ACTION ITEM
The answer must be every line below that contains the string "Dinninup".

RECORD SET
· · · · · · ·
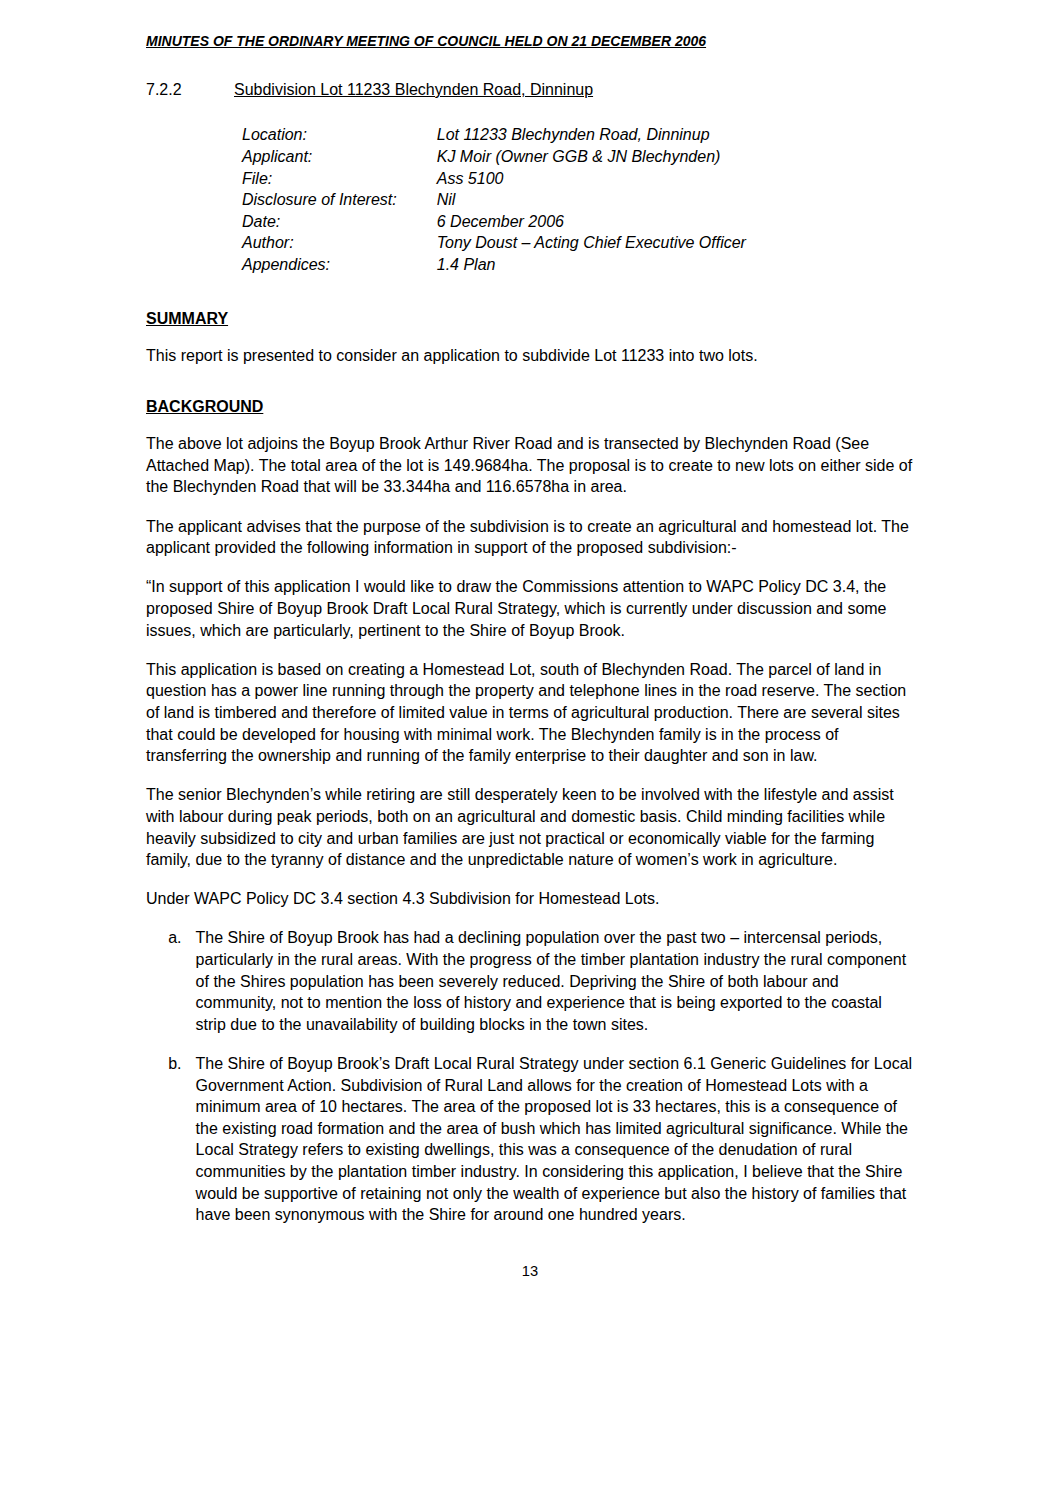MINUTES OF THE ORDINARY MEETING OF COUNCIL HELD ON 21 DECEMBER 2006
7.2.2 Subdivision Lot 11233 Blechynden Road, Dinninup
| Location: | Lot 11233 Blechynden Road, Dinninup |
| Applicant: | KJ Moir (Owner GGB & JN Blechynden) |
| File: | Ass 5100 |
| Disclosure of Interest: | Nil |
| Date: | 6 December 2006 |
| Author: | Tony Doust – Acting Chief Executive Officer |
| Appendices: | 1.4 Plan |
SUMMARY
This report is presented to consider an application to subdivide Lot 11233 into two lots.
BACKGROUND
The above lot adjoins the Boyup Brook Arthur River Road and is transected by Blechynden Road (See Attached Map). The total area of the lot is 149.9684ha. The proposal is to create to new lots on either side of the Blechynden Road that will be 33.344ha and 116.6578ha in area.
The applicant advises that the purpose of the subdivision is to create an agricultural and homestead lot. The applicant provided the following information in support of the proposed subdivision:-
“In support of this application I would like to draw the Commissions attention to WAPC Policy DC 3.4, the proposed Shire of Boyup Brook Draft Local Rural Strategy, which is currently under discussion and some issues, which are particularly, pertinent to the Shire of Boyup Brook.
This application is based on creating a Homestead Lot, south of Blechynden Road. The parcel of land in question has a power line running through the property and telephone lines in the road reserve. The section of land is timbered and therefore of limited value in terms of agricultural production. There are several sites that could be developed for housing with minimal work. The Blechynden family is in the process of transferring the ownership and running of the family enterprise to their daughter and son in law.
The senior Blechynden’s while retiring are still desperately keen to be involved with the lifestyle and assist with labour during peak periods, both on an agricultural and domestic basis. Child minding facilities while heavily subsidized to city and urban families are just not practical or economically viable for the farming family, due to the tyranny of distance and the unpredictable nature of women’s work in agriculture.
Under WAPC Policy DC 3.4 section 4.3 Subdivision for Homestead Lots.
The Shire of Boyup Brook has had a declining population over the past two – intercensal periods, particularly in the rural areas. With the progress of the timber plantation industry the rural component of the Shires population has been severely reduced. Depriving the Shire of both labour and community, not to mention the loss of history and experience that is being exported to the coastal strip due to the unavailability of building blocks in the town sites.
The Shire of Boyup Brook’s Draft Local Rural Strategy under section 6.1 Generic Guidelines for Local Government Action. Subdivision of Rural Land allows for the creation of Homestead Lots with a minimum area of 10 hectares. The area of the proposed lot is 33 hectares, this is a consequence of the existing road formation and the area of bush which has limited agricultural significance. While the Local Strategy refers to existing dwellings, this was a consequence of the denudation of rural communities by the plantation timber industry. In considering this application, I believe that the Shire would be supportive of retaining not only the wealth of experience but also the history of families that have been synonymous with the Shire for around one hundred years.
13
· · · · · · ·
OUTPUT BELOW
7.2.2 Subdivision Lot 11233 Blechynden Road, Dinninup
| Location: | Lot 11233 Blechynden Road, Dinninup |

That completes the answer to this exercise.